In the their study, the Origins of Happiness, the authors call for a new focus for public policy: not ‘wealth creation’ but ‘wellbeing creation.'”

The authors say: “Most human misery is due not to economic factors but to failed relationships and physical and mental illness. Eliminating depression and anxiety would reduce misery by 20% while eliminating poverty would reduce it by 5%. And on top of that, reducing mental illness would involve no net cost to the public purse.” 

So the authors propose the delivery of more Cognitive Behavioural Therapy (CBT), whilst income redistribution and social justice perspectives are considered trivial and insignificant because they are deemed too costly. Layard in particular enthusiastically endorses CBT, which he regards as the modern evidence-based psychological therapy of choice. Layard was one of the key signatories of The Depression Report, and one of the main campaigners, along with David Clark, for the Increasing Access to Psychological Therapies (IAPT) programme, which has entailed the mass provision of CBT.

Exercise goal — Turn the paragraph of the passage on the Origins of Happiness that begins "So the authors propose" into a short list of its main facts. The records that follow were taken from a different source than the text.

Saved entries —

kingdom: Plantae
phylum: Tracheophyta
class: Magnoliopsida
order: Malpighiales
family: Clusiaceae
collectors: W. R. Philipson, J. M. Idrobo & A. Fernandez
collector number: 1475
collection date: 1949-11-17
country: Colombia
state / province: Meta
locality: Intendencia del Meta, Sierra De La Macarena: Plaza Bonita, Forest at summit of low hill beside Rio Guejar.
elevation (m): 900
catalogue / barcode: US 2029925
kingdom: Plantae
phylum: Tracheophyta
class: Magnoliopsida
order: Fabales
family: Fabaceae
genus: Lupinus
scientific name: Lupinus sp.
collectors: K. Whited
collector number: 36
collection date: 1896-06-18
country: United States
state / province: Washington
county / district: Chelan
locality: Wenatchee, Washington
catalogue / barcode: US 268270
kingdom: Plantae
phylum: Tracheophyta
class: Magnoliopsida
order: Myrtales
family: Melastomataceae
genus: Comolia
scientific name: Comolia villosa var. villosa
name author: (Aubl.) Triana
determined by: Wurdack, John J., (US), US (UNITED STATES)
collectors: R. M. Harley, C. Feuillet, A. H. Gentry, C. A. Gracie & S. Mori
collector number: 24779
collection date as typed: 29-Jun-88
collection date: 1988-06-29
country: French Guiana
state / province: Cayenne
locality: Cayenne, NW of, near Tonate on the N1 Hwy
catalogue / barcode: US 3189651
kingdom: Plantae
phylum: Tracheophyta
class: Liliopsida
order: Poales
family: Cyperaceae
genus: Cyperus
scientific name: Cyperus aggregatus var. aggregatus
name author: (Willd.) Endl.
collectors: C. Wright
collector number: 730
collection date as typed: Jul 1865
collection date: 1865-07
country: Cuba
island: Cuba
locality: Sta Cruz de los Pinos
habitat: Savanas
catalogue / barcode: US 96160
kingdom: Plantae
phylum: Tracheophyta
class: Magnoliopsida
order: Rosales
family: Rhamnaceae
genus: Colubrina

Expected output —
- The authors propose delivering more Cognitive Behavioural Therapy (CBT).
- They consider income redistribution and social justice perspectives trivial and insignificant because they deem them too costly.
- Layard strongly endorses CBT as the modern, evidence-based psychological therapy of choice.
- Layard was a key signatory of The Depression Report.
- With David Clark, he was a main campaigner for the Increasing Access to Psychological Therapies (IAPT) program, which has involved providing CBT on a mass scale.